Advantages of This Work

  1. First Systematic Approach: First ML framework specifically for Gaia DR3 wide binaries
  2. End-to-End Solution: Complete pipeline from classification to pairing
  3. Open Source Tool: Provision of reusable code resources

Conclusions and Discussion

Main Conclusions

  1. Technical Feasibility: Machine learning methods demonstrate excellent performance in wide binary detection
  2. SMOTE Criticality: Data balancing techniques are crucial for performance improvement
  3. Random Forest Optimality: Shows best performance among multiple algorithms
  4. Practical Value: Provides rapid, scalable analysis tools

Limitations

  1. Annotation Quality Dependence: Model performance is limited by training data quality
  2. Distance Uncertainty: Error propagation exists in 3D distance calculations
  3. Feature Engineering: May overlook important physical features
  4. Generalization Ability: Performance across different sky regions requires verification

Future Directions

  1. Anomaly Detection: Extend ML to supervised anomaly detection problems
  2. Gravity Theory Testing: Identify anomalous wide binaries deviating from Newtonian gravity
  3. Multi-Source Data Fusion: Integrate additional observational data to improve performance
  4. Deep Learning: Explore more complex neural network architectures

In-Depth Evaluation

Strengths

  1. Methodological Innovation: First systematic application of ML to Gaia DR3 wide binary detection
  2. Technical Comprehensiveness: Integration of multiple preprocessing and classification techniques
  3. Excellent Performance: Significant improvements in key metrics
  4. Practical Value: Open-source tools promote field development
  5. Sufficient Experimentation: Multi-algorithm comparison and detailed performance analysis

Weaknesses

  1. Theoretical Analysis: Lacks theoretical guarantees for ML methods in astrophysical applications
  2. Verification Scope: Validated only on a single catalog; generalization requires confirmation
  3. Physical Interpretation: Insufficient explanation of physical meaning behind ML decisions
  4. Noise Modeling: Insufficient consideration of observational noise effects

Impact

  1. Academic Contribution: Provides new perspectives for astronomical big data analysis
  2. Practical Value: Tools can be directly applied to research practice
  3. Reproducibility: Open-source code ensures result reproducibility
  4. Field Advancement: Promotes ML applications in astrophysics

Applicable Scenarios

  1. Large-Scale Astronomical Surveys: Applicable to large datasets like Gaia
  2. Rapid Screening: Initial screening of candidate wide binary systems
  3. Auxiliary Analysis: Verification alongside traditional methods
  4. Educational Research: Example of ML applications in astronomy

References

  1. El-Badry et al. (2021) - Foundational work on wide binary catalog construction
  2. Chawla et al. (2002) - Original SMOTE technique paper
  3. Breiman (2001) - Random Forest algorithm
  4. Baron (2019) - Survey of machine learning applications in astronomy

Overall Assessment: This is a technically solid and highly practical application paper.

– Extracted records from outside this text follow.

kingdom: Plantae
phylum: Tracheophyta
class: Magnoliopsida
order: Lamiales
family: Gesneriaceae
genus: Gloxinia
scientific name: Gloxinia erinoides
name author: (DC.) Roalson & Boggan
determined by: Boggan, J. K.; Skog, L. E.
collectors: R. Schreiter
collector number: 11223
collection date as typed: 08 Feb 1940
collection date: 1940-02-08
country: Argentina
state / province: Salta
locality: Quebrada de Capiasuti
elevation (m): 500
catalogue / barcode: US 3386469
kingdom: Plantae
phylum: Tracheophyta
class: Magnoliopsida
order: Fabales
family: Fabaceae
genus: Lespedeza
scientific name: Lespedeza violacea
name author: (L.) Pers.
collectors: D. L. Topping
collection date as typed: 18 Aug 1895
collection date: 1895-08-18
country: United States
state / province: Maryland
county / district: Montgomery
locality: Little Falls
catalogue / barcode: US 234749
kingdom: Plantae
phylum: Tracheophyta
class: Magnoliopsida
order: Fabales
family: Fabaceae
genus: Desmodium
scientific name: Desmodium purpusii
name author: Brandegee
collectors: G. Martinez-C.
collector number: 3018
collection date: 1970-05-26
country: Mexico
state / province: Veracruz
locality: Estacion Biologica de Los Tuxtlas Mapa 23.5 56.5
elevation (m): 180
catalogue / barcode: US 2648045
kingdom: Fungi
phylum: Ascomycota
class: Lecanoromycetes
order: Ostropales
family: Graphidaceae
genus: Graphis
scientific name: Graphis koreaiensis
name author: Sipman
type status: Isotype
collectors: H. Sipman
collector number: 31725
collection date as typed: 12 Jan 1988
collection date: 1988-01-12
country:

The authors successfully apply machine learning techniques to a specific astrophysical problem, achieving significant performance improvements. While relatively limited in theoretical innovation, its open-source tools and systematic methodology make substantial contributions to the field. This work provides an important foundation for subsequent gravity theory testing and anomalous wide binary detection.